Benchmark with your custom op
You can verify the custom op works by passing it with your model to
the max benchmark
command (and because
we're using Python interop, we need to set the Python library for use in Mojo):
export MOJO_PYTHON_LIBRARY=$(modular config mojo-max.python_lib)
max benchmark onnx_det.onnx --custom-ops-path=custom_ops.mojopkg
Execute the model with your custom op
Finally, here’s how to load the model into MAX Engine with the custom op and
run an inference with our Python API. All
you need to do is add the custom_ops_path
argument when you load the model:
from max import engine
import numpy as np
session = engine.InferenceSession()
model = session.load("onnx_det.onnx", custom_ops_path="custom_ops.mojopkg")
for tensor in model.input_metadata:
print(f'name: {tensor.name}, shape: {tensor.shape}, dtype: {tensor.dtype}')
input_x = np.random.rand(3, 3, 5).astype(np.float32)
input_a = np.random.rand(5, 3).astype(np.float32)

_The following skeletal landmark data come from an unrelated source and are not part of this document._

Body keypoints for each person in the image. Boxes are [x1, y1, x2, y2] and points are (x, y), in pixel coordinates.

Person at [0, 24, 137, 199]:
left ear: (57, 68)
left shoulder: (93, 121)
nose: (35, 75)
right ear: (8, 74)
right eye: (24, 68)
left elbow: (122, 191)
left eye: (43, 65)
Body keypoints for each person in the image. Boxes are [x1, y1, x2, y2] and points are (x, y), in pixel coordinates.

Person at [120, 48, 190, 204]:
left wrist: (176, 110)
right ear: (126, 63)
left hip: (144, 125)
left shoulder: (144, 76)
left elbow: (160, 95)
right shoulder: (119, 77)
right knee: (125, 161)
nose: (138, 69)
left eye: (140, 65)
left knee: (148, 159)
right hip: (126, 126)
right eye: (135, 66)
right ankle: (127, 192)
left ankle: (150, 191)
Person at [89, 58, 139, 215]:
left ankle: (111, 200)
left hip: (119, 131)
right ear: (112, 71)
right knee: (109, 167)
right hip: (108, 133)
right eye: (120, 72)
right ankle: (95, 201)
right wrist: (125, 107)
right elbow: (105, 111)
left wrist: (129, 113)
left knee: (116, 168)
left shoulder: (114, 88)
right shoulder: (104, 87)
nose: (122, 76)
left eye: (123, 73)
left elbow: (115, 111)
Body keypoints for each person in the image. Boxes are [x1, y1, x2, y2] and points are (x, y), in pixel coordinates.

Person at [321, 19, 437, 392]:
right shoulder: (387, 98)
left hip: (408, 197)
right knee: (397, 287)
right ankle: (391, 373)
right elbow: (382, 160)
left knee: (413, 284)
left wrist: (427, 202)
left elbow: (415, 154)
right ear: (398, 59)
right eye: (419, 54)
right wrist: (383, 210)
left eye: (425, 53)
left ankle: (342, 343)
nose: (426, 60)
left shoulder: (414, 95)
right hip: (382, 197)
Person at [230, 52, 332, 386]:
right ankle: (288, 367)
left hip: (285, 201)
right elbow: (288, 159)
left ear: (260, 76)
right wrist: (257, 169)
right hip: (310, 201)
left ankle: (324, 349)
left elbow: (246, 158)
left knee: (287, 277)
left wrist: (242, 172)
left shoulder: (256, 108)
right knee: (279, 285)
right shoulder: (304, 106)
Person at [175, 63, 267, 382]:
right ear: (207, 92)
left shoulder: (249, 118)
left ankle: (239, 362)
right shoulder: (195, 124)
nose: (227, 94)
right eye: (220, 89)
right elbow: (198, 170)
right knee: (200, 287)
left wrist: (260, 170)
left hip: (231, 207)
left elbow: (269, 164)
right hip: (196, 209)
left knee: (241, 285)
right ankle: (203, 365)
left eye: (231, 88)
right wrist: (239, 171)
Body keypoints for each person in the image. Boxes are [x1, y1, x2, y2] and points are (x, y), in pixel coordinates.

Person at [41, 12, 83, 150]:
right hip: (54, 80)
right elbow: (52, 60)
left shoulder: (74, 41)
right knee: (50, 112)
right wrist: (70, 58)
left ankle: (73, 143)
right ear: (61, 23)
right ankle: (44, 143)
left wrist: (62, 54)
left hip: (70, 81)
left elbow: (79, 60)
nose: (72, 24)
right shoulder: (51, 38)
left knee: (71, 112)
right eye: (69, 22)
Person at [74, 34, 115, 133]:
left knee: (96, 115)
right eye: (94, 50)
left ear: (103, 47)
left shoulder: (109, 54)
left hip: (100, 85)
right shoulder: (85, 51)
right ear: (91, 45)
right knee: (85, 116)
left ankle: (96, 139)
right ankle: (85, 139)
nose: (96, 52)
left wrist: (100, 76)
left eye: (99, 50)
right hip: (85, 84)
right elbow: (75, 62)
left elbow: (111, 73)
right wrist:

input_b = np.random.rand(3).astype(np.float32)
result = model.execute(X=input_x, A=input_a, B=input_b)
print(result)
That’s it!
Now you can run it:
export MOJO_PYTHON_LIBRARY=$(modular config mojo-max.python_lib)
python3 onnx-inference.py
Compiling model...
Done!
name: X, shape: [3, 3, 5], dtype: DType.float32
name: A, shape: [5, 3], dtype: DType.float32
name: B, shape: [3], dtype: DType.float32
Hello, custom DET!
{'Z': array([-0.04415698, -0.00949615, 0.07051321], dtype=float32)}
The MOJO_PYTHON_LIBRARY
environment variable currently must be set to allow
for interop between Python and Mojo, but this is a rough
edge that we're working
to resolve and shouldn't be required in a future release.
You can get all the example code from this and previous sections from our GitHub repo.
Add your custom op to Triton (optional)
If you're using NVIDIA's Triton Inference Server to deploy your model, you can make your custom op available by appending the following to your model configuration file:
parameters: [{
key: "custom-ops-path"
value: {
string_value:"./path/to/your/custom_op/custom_ops.mojopkg"
}
}]
You must include the key-value pair inside the parameters
configuration, as
shown above. The only thing you need to change is the string_value
so it
specifies the path to your custom ops Mojo package.